Imigrantes italianos passaram a produzi-la em outras regiões, como na Argentina pela própria Fratelli e no mesmo período pelos Mora no Brasil.

Na Argentina existe o hábito de servir com água mineral ou qualquer outra bebida gaseificada. A Fratelli chegou a produzir uma versão com sabor de menta.

O consumo da Fernet em nossos dias, pela elite, levou a produção da chamada Fernet Branca que é servido geralmente como um digestivo após uma refeição, mas pode também ser apreciado com café-expresso, ou ser misturado em bebidas. Pode ser puro apreciado na temperatura de quarto ou com gelo. Uma versão “flavored mint” do Fernet Branca, o Branca Menta, estava também disponível.

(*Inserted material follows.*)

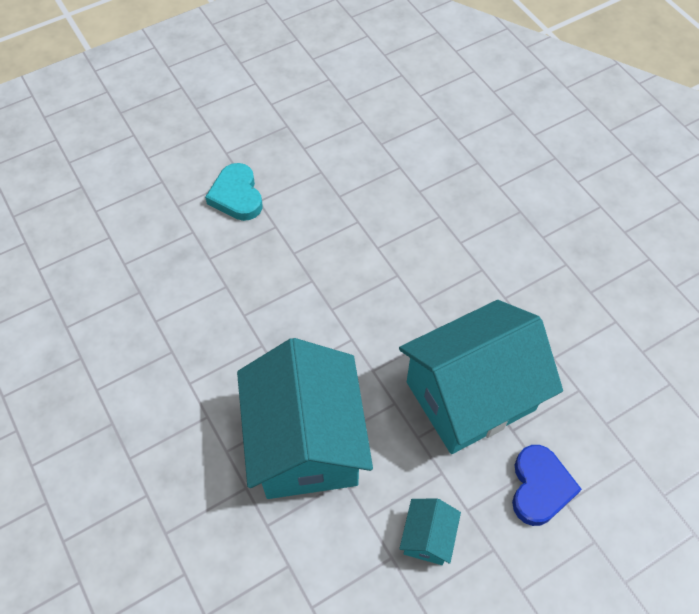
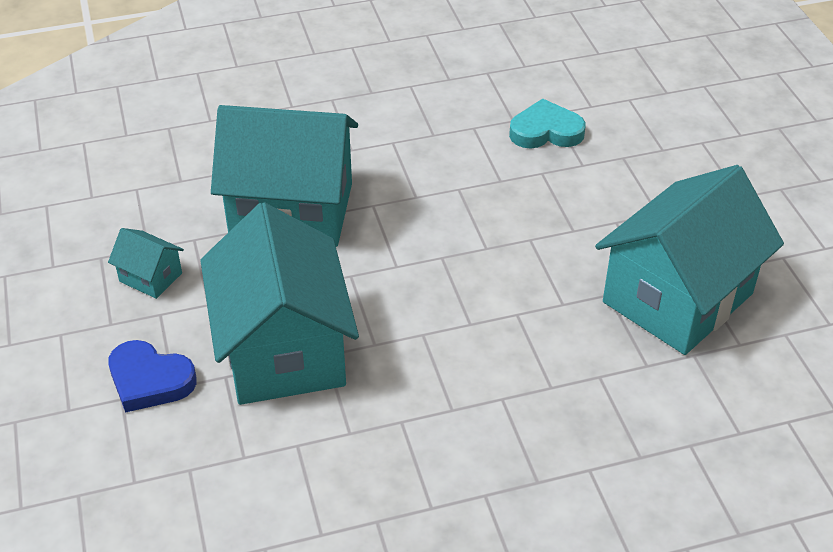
camera: 105 degrees right, 15 degrees down
turquoise heart [205,163,263,221] -> turquoise heart moved to [509,99,586,148]
none -> turquoise house [595,165,784,355]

Como já dito, seu consumo entre os petropolitanos pobres era tradicional, existem registros locais (jornais) de que durante a epidemia de Gripe Espanhola em 1918, seu consumo foi exagerado, pois consideravam popularmente que quem consumisse diariamente a bebida ficaria imune a própria gripe, pois as ervas presentes na bebida lhe dariam essa imunidade.

Outra característica era a presença da propaganda deste produto dos Mora nos bares e “botecos” próximos aos estabelecimentos industriais como os da Cascatinha, da São Pedro de Alcântara, ou Santa Irene, entre outros. Os descendentes de italianos corriam com sofreguidão para a bebida antes de suas refeições.

Na atualidade poucos são os consumidores desta bebida ante a explosão das Cias. Cervejeiras brasileiras e de sua luta pelo mercado consumidor.